Top row: Poselets are used to condition a pictorial structures model, providing more contextual information, while maintaining efficient pose inference [ ]. Middle row: The Fields of Parts model reformulates pose using a binary variable for every possible part location, orientation and scale [ ]. Bottom row: The deformable structures model [ ] contains information about 2D body shape and how it varies with pose. Inference uses a new non-parametric belief propagation algorithm [ ].
Estimating 2D human pose is hard because people appear in a wide range of poses and have varying body shape. They wear varied clothing and the articulation results in significant self occlusion. We have developed several state-of-the-art methods to address these problems.

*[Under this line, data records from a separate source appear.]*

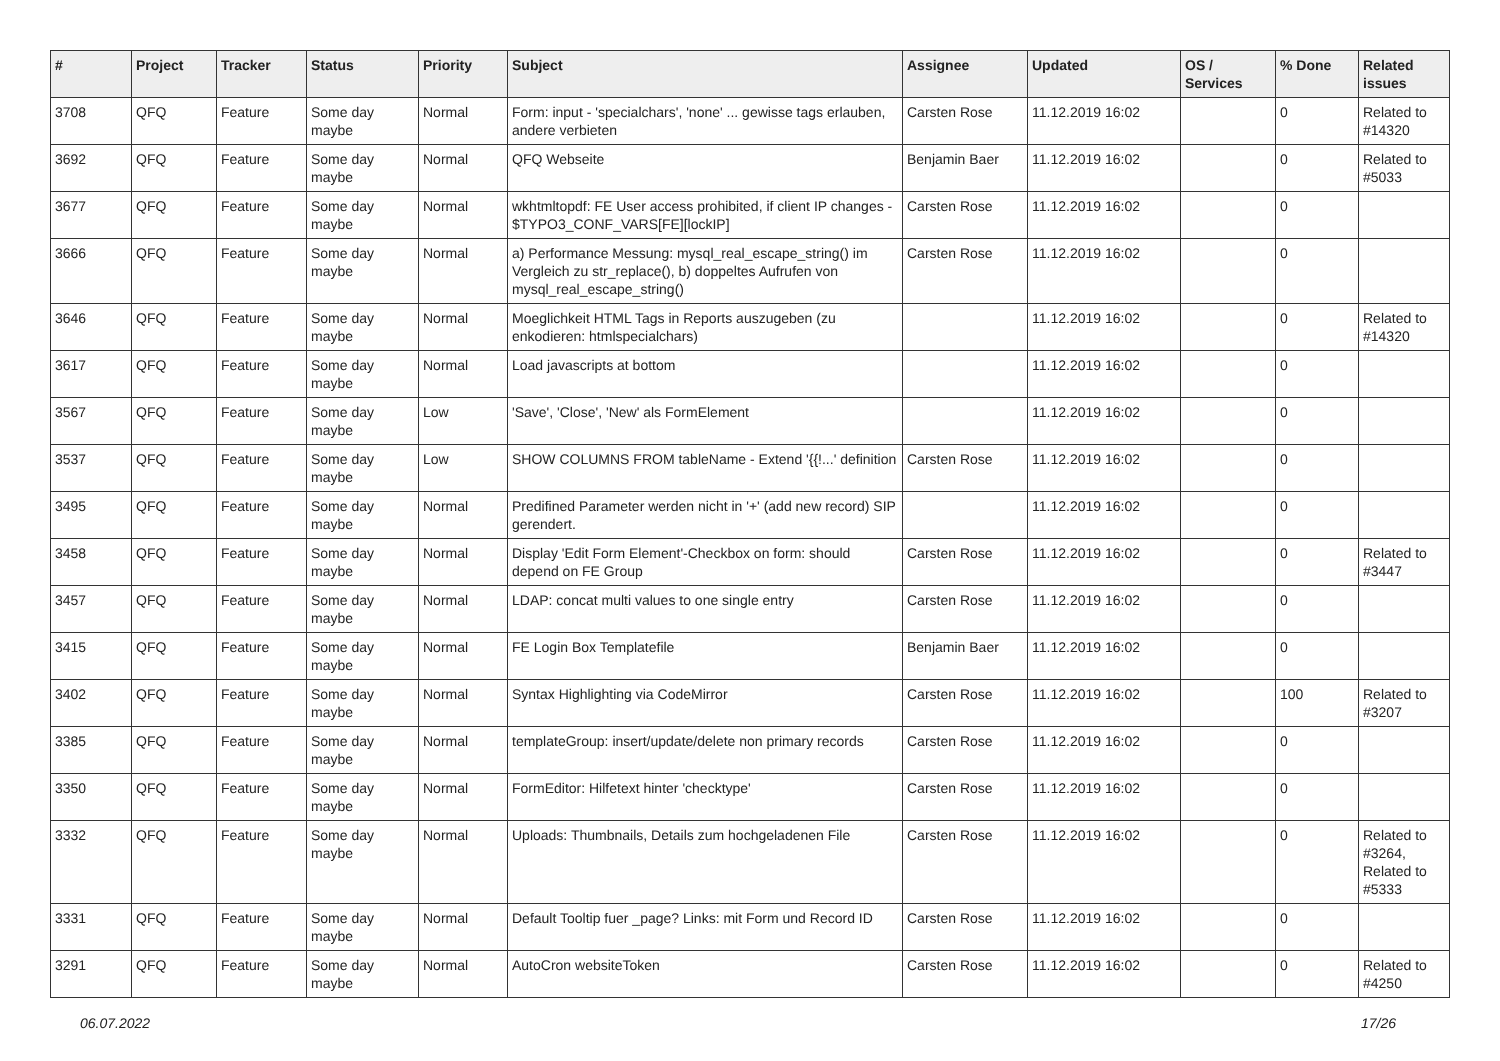| # | Project | Tracker | Status | Priority | Subject | Assignee | Updated | OS / Services | % Done | Related issues |
| --- | --- | --- | --- | --- | --- | --- | --- | --- | --- | --- |
| 3708 | QFQ | Feature | Some day maybe | Normal | Form: input - 'specialchars', 'none' ... gewisse tags erlauben, andere verbieten | Carsten Rose | 11.12.2019 16:02 | | 0 | Related to #14320 |
| 3692 | QFQ | Feature | Some day maybe | Normal | QFQ Webseite | Benjamin Baer | 11.12.2019 16:02 | | 0 | Related to #5033 |
| 3677 | QFQ | Feature | Some day maybe | Normal | wkhtmltopdf: FE User access prohibited, if client IP changes - $TYPO3_CONF_VARS[FE][lockIP] | Carsten Rose | 11.12.2019 16:02 | | 0 | |
| 3666 | QFQ | Feature | Some day maybe | Normal | a) Performance Messung: mysql_real_escape_string() im Vergleich zu str_replace(), b) doppeltes Aufrufen von mysql_real_escape_string() | Carsten Rose | 11.12.2019 16:02 | | 0 | |
| 3646 | QFQ | Feature | Some day maybe | Normal | Moeglichkeit HTML Tags in Reports auszugeben (zu enkodieren: htmlspecialchars) | | 11.12.2019 16:02 | | 0 | Related to #14320 |
| 3617 | QFQ | Feature | Some day maybe | Normal | Load javascripts at bottom | | 11.12.2019 16:02 | | 0 | |
| 3567 | QFQ | Feature | Some day maybe | Low | 'Save', 'Close', 'New' als FormElement | | 11.12.2019 16:02 | | 0 | |
| 3537 | QFQ | Feature | Some day maybe | Low | SHOW COLUMNS FROM tableName - Extend '{{!...' definition | Carsten Rose | 11.12.2019 16:02 | | 0 | |
| 3495 | QFQ | Feature | Some day maybe | Normal | Predifined Parameter werden nicht in '+' (add new record) SIP gerendert. | | 11.12.2019 16:02 | | 0 | |
| 3458 | QFQ | Feature | Some day maybe | Normal | Display 'Edit Form Element'-Checkbox on form: should depend on FE Group | Carsten Rose | 11.12.2019 16:02 | | 0 | Related to #3447 |
| 3457 | QFQ | Feature | Some day maybe | Normal | LDAP: concat multi values to one single entry | Carsten Rose | 11.12.2019 16:02 | | 0 | |
| 3415 | QFQ | Feature | Some day maybe | Normal | FE Login Box Templatefile | Benjamin Baer | 11.12.2019 16:02 | | 0 | |
| 3402 | QFQ | Feature | Some day maybe | Normal | Syntax Highlighting via CodeMirror | Carsten Rose | 11.12.2019 16:02 | | 100 | Related to #3207 |
| 3385 | QFQ | Feature | Some day maybe | Normal | templateGroup: insert/update/delete non primary records | Carsten Rose | 11.12.2019 16:02 | | 0 | |
| 3350 | QFQ | Feature | Some day maybe | Normal | FormEditor: Hilfetext hinter 'checktype' | Carsten Rose | 11.12.2019 16:02 | | 0 | |
| 3332 | QFQ | Feature | Some day maybe | Normal | Uploads: Thumbnails, Details zum hochgeladenen File | Carsten Rose | 11.12.2019 16:02 | | 0 | Related to #3264, Related to #5333 |
| 3331 | QFQ | Feature | Some day maybe | Normal | Default Tooltip fuer _page? Links: mit Form und Record ID | Carsten Rose | 11.12.2019 16:02 | | 0 | |
| 3291 | QFQ | Feature | Some day maybe | Normal | AutoCron websiteToken | Carsten Rose | 11.12.2019 16:02 | | 0 | Related to #4250 |
06.07.2022 17/26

Poselets [ ] capture how human motions and activities simultaneously constrain the positions of multiple body parts. Our model incorporates higher-order part dependencies while retaining efficient inference. We achieve this by defining a conditional model in which all body parts are connected a-priori, but which becomes a tractable tree-structured pictorial structure model given image observations. In order to derive a set of conditioning variables we exploit the poselet-based features that capture extended spatial information about pose.
Our Fields of Parts model [ ] reformulates the problem as a binary Conditional Random Field that models local appearance and joint spatial configuration of the human body. Using a novel graph structure, we model the presence and absence of a body part at every possible position, orientation, and scale in an image with a binary random variable; this encodes the same appearance and spatial structure as Pictorial Structures. While the formulation results into a vast number of random variables, approximate inference is efficient. Fields of Parts can use evidence from the background, include local color information, and it is connected more densely than a kinematic chain structure.
Like pictorial structures, these models lack an explicit model of body shape. We learn a deformable structures body model that captures body shape and how it deforms with pose in 2D [ ]. The DS image likelihoods explicitly model image information at the boundaries of body parts, simplifying learning. The model is not much more complex than previous models but results in improved accuracy. Inference uses a new non-parametric method for max-product belief propagation that preserves particle diversity, models uncertainty, and estimates the pose of multiple bodies simultaneously [ ].